– Ты хочешь меня узнать, и ты это можешь. Ты ищешь в хаосе любви себя, это твоя за твои усилия плата, твой выигрыш. Но ты находишь меня! Твое стремление к себе, это всего лишь иллюзия, и я разорву ее в клочья! Я дам тебе свободу от твоего эгоизма!
Он готов играть с ней в эту игру, и он знает, что это охота, смахивающая на самоубийство. Он никогда не искал секс ради секса, он мог годами обходиться без женщин, даже если те приходили к нему сами. Но он желает теперь Монтсеррат. Желает соответствия ее золотых округлых линий своему знанию о себе: он сам есть мерило этих округлостей. Погружаясь в ее горячее лоно, он кричит о своем приходе… Но туда ли он приходит?
Он проснулся на рассвете, когда запел дрозд. Сначала неуверенно, путаясь и запинаясь, потом вдруг в полную силу, рьяно. «Солнце», – думает Хельге и поворачивается к спящей на самом краю постели Монтсеррат. Она спит почти не дыша, и ему кажется, что она умерла, вот так, никого не предупредив. Наклонившись над ней, он пристально, напряженно на нее смотрит, он хочет узнать о ней все, хочет запомнить эти формы. Лицо ее, пожалуй, слишком бледно, и кожа на висках так тонка, что виден пульс, и эти тонкие запястья, эти неповторимо изящные ушные раковины… Внезапно она открывает глаза, смотрит на него в упор.
– Я была далеко, – хрипловатым, странно постаревшим голосом говорит она, – И я видела тебя.

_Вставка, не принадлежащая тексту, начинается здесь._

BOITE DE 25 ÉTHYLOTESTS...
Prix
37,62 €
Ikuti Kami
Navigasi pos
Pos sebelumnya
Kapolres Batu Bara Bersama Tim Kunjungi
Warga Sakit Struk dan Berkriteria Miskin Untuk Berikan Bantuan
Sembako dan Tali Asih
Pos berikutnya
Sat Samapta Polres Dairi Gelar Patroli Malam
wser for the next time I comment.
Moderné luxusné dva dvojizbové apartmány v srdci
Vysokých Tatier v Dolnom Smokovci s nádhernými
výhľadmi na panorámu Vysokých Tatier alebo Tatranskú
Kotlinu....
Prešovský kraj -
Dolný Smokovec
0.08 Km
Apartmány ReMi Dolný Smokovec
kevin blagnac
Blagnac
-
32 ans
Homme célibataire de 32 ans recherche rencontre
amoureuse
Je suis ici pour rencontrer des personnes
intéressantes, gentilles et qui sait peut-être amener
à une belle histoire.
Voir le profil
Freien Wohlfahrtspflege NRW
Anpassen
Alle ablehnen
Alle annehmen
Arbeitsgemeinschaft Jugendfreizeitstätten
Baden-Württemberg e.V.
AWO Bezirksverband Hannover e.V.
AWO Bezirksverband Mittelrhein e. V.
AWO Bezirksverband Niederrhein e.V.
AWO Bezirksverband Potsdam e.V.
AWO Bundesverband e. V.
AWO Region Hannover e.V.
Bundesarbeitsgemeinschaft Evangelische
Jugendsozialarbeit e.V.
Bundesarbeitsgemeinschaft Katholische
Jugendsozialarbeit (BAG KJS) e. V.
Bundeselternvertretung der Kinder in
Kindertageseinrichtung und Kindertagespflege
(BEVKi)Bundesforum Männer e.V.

Хельге кивает, другим он тоже снится. Сам он записывает в толстую тетрадь увиденные им накануне сны, по горячим следам, иногда ночью в постели, записывает во всех деталях, запоминая с каждым разом все больше и больше. Во сне он многому учится, да, оттуда к нему притекает что-то важное, он думает, что это ангел пробирается к нему сквозь неразбериху жизни: ангел учит его бодрствовать. Если бы кто-то занес над ним, спящим с закрытыми глазами, меч, он бы немедленно вскочил. Он бодрствует, конечно, и днем, смотрит сквозь людские настроения, и большая часть этих картин ему неприятна: он натыкается повсюду на один и тот же человеческий мусор. Все хотят признания, у каждого наготове авторитет. Никто не выносит к тому же тишины.
– Я видела тебя, – продолжает, лежа на спине, Монтсеррат, – на шоссе, почти голого, с выгоревшими на солнце нестриженными волосами и усами…
– Я ездил на велосипеде в Африку, – нисколько не удивившись, поясняет он, – двадцать пять лет назад, в трусах и кроссовках, и я привык к палящему солнцу.